The Federal Reserve's vow to keep interest rates near zero for a "considerable time" is likely to remain in place for now, with the U.S. central bank set to take a slow and steady approach to its first rate rise in a decade.The pledge will be up for debate again when policymakers meet next week, with a strong jobs report bolstering the case of officials who want to remove it.
But others feel it still has some shelf life, and even when officials drop it, they will almost certainly insert a placeholder to assure financial markets any rate hike is still a ways off.
"I think 'considerable time' captures about as best you can with two words ... the appropriate time for liftoff," San Francisco Fed President John Williams told Market News International on Monday, adding that it's still a "reasonable guess" the Fed will begin raising rates in mid-2015.
Atlanta Federal Reserve Bank President Dennis Lockhart, like Williams a policy centrist, agreed. "For my purposes I am not in a rush to drop it," he said after a speech in Atlanta on Monday.
In October, the Fed restated the pledge, but also added in its post-meeting statement that a rate hike would come sooner if the economic data was strong, and later if it wasn't.
JPMorgan economist Michael Feroli said in a research note last month that it made sense for the Fed to keep the phrase "now that it has been 'neutered' by the addition of the sentence that indicates faster progress would bring earlier rate hikes, and slower progress would bring later rate hikes."
Some economists, however, see a strong case for the phrase to be dropped next week.
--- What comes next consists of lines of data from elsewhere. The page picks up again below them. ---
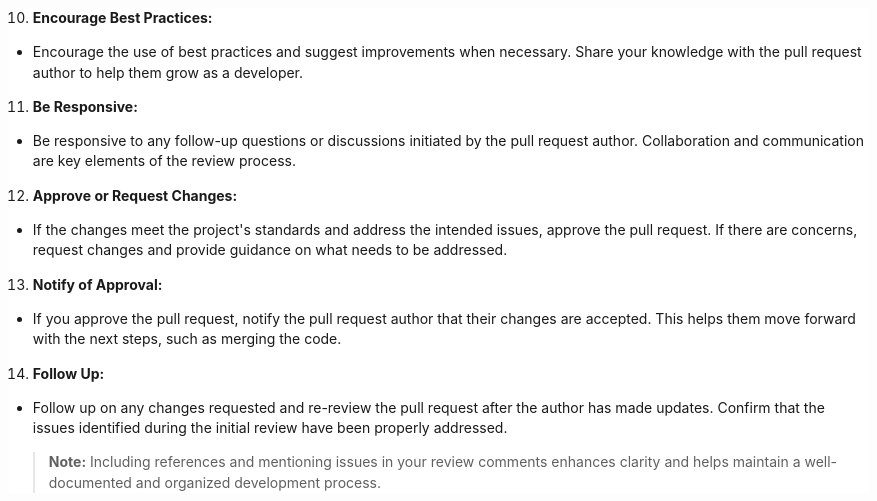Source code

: 10. **Encourage Best Practices:**
   * Encourage the use of best practices and suggest improvements when necessary. Share your knowledge with the pull request author to help them grow as a developer.

11. **Be Responsive:**
   * Be responsive to any follow-up questions or discussions initiated by the pull request author. Collaboration and communication are key elements of the review process.

12. **Approve or Request Changes:**
   * If the changes meet the project's standards and address the intended issues, approve the pull request. If there are concerns, request changes and provide guidance on what needs to be addressed.

13. **Notify of Approval:**
   * If you approve the pull request, notify the pull request author that their changes are accepted. This helps them move forward with the next steps, such as merging the code.

14. **Follow Up:**
   * Follow up on any changes requested and re-review the pull request after the author has made updates. Confirm that the issues identified during the initial review have been properly addressed.

> **Note:** Including references and mentioning issues in your review comments enhances clarity and helps maintain a well-documented and organized development process.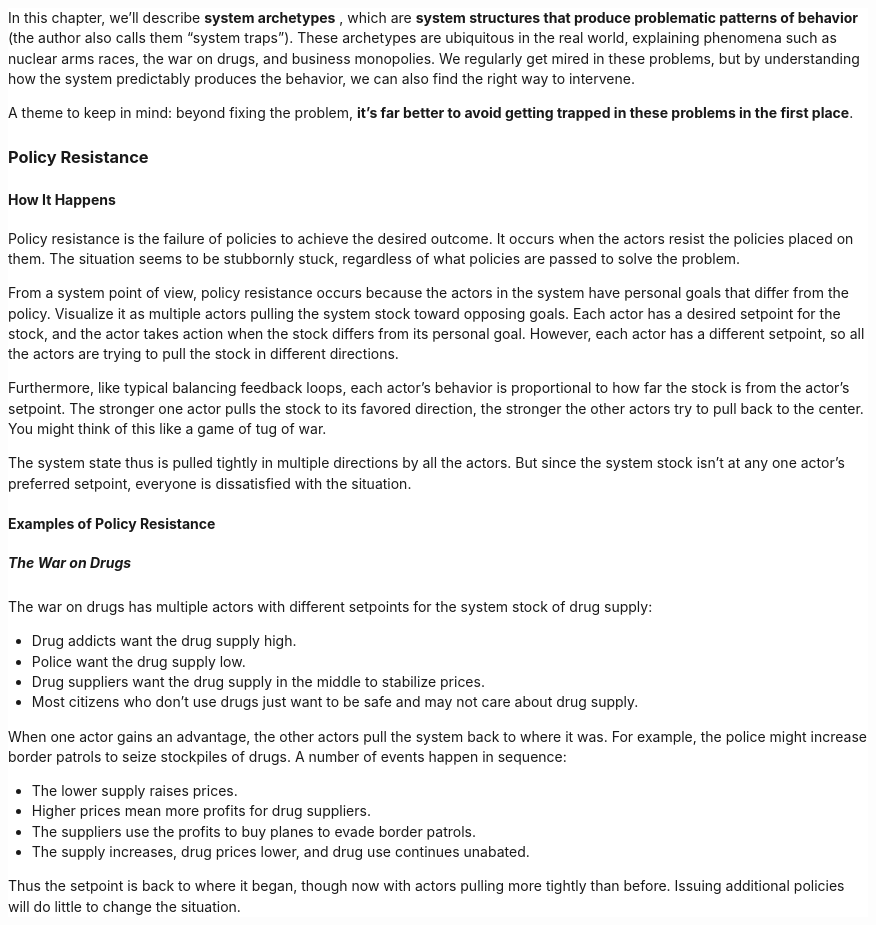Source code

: In this chapter, we’ll describe **system archetypes** , which are **system structures that produce problematic patterns of behavior** (the author also calls them “system traps”). These archetypes are ubiquitous in the real world, explaining phenomena such as nuclear arms races, the war on drugs, and business monopolies. We regularly get mired in these problems, but by understanding how the system predictably produces the behavior, we can also find the right way to intervene.

A theme to keep in mind: beyond fixing the problem, **it’s far better to avoid getting trapped in these problems in the first place**.

### Policy Resistance

#### How It Happens

Policy resistance is the failure of policies to achieve the desired outcome. It occurs when the actors resist the policies placed on them. The situation seems to be stubbornly stuck, regardless of what policies are passed to solve the problem.

From a system point of view, policy resistance occurs because the actors in the system have personal goals that differ from the policy. Visualize it as multiple actors pulling the system stock toward opposing goals. Each actor has a desired setpoint for the stock, and the actor takes action when the stock differs from its personal goal. However, each actor has a different setpoint, so all the actors are trying to pull the stock in different directions.

Furthermore, like typical balancing feedback loops, each actor’s behavior is proportional to how far the stock is from the actor’s setpoint. The stronger one actor pulls the stock to its favored direction, the stronger the other actors try to pull back to the center. You might think of this like a game of tug of war.

The system state thus is pulled tightly in multiple directions by all the actors. But since the system stock isn’t at any one actor’s preferred setpoint, everyone is dissatisfied with the situation.

#### Examples of Policy Resistance

##### The War on Drugs

The war on drugs has multiple actors with different setpoints for the system stock of drug supply:

  * Drug addicts want the drug supply high.
  * Police want the drug supply low.
  * Drug suppliers want the drug supply in the middle to stabilize prices.
  * Most citizens who don’t use drugs just want to be safe and may not care about drug supply.



When one actor gains an advantage, the other actors pull the system back to where it was. For example, the police might increase border patrols to seize stockpiles of drugs. A number of events happen in sequence:

  * The lower supply raises prices.
  * Higher prices mean more profits for drug suppliers.
  * The suppliers use the profits to buy planes to evade border patrols.
  * The supply increases, drug prices lower, and drug use continues unabated.



Thus the setpoint is back to where it began, though now with actors pulling more tightly than before. Issuing additional policies will do little to change the situation.
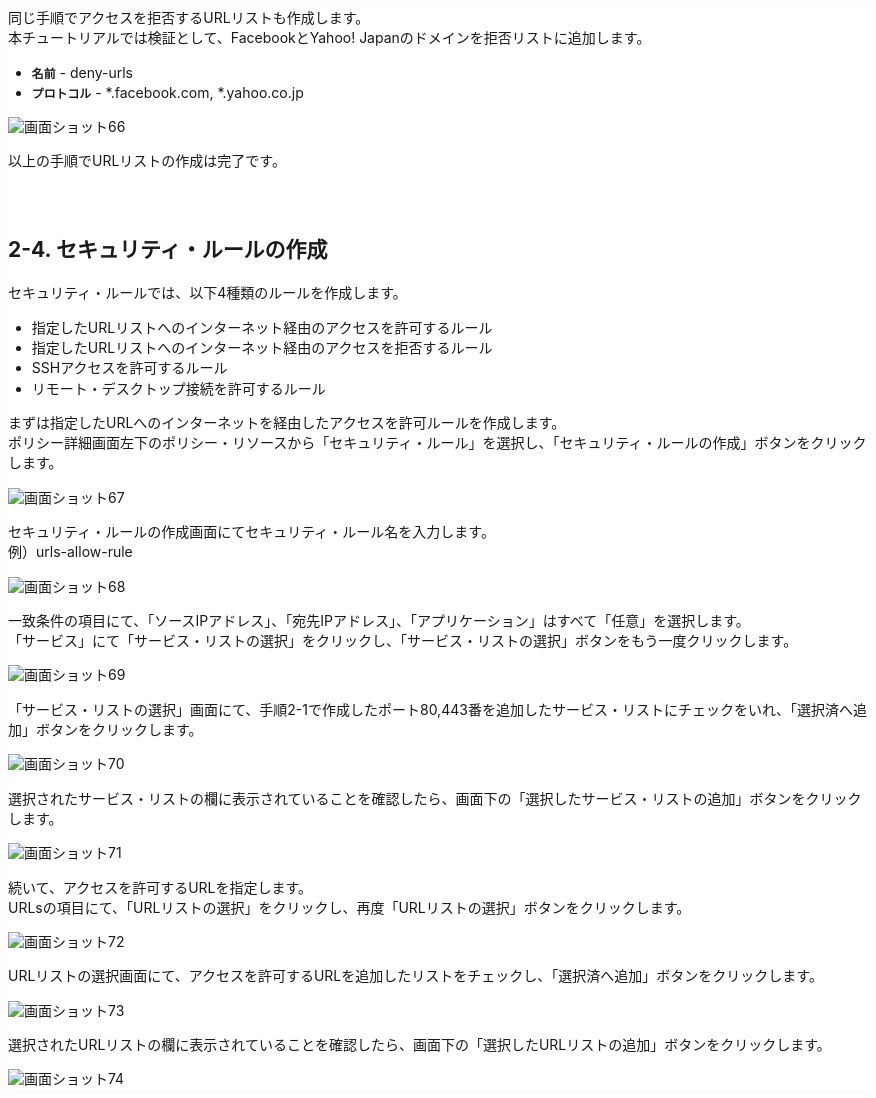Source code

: 同じ手順でアクセスを拒否するURLリストも作成します。  
本チュートリアルでは検証として、FacebookとYahoo! Japanのドメインを拒否リストに追加します。
+ **`名前`** - deny-urls
+ **`プロトコル`** - *.facebook.com, *.yahoo.co.jp
 
 ![画面ショット66](nfw66.png)

以上の手順でURLリストの作成は完了です。

<br>

## 2-4. セキュリティ・ルールの作成
セキュリティ・ルールでは、以下4種類のルールを作成します。  
+ 指定したURLリストへのインターネット経由のアクセスを許可するルール
+ 指定したURLリストへのインターネット経由のアクセスを拒否するルール
+ SSHアクセスを許可するルール
+ リモート・デスクトップ接続を許可するルール  

まずは指定したURLへのインターネットを経由したアクセスを許可ルールを作成します。  
ポリシー詳細画面左下のポリシー・リソースから「セキュリティ・ルール」を選択し、「セキュリティ・ルールの作成」ボタンをクリックします。

 ![画面ショット67](nfw67.png)

セキュリティ・ルールの作成画面にてセキュリティ・ルール名を入力します。  
例）urls-allow-rule
 
 ![画面ショット68](nfw68.png)

一致条件の項目にて、「ソースIPアドレス」、「宛先IPアドレス」、「アプリケーション」はすべて「任意」を選択します。  
「サービス」にて「サービス・リストの選択」をクリックし、「サービス・リストの選択」ボタンをもう一度クリックします。
 
 ![画面ショット69](nfw69.png)

「サービス・リストの選択」画面にて、手順2-1で作成したポート80,443番を追加したサービス・リストにチェックをいれ、「選択済へ追加」ボタンをクリックします。
 
 ![画面ショット70](nfw70.png)

選択されたサービス・リストの欄に表示されていることを確認したら、画面下の「選択したサービス・リストの追加」ボタンをクリックします。
 
 ![画面ショット71](nfw71.png)

続いて、アクセスを許可するURLを指定します。  
URLsの項目にて、「URLリストの選択」をクリックし、再度「URLリストの選択」ボタンをクリックします。
 
 ![画面ショット72](nfw72.png)

URLリストの選択画面にて、アクセスを許可するURLを追加したリストをチェックし、「選択済へ追加」ボタンをクリックします。
 
 ![画面ショット73](nfw73.png)

選択されたURLリストの欄に表示されていることを確認したら、画面下の「選択したURLリストの追加」ボタンをクリックします。
 
 ![画面ショット74](nfw74.png)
Jan Hatzius of Goldman Sachs has said it would be "awkward" to wait until the Fed's next meeting in January because Fed Chair Janet Yellen is not currently scheduled to hold a news conference then. She is set to speak with reporters next week.
Once the language is dropped, a review of policy-setting history suggests the central bank will guide investors to an eventual rate hike through a series of incremental verbal steps to avoid roiling markets.
Replacing the reference to "considerable time" with a pledge to be "patient" on raising rates, for instance, could help markets get used to the idea of an eventual policy tightening.
That's exactly what the Fed did the last time it was approaching a rate-hiking cycle in late 2003.
In December of that year, it signaled it was getting closer to tightening monetary policy by saying it no longer viewed a fall in inflation to be the main risk but rather viewed risks to inflation as balanced.
At the next meeting, it jettisoned its "considerable period" pledge and said it could be "patient" in removing stimulus, language it kept until May when it dumped patience and said rate hikes would likely be "measured." At the next meeting in June, it raised rates by a quarter point.
With that history as a guide, dropping their current vow next week could suggest a move as early as April, something officials who have repeatedly pointed at mid-2015 would likely be loath to do.
Rate-futures traders are currently betting the first hike will come in June 2015.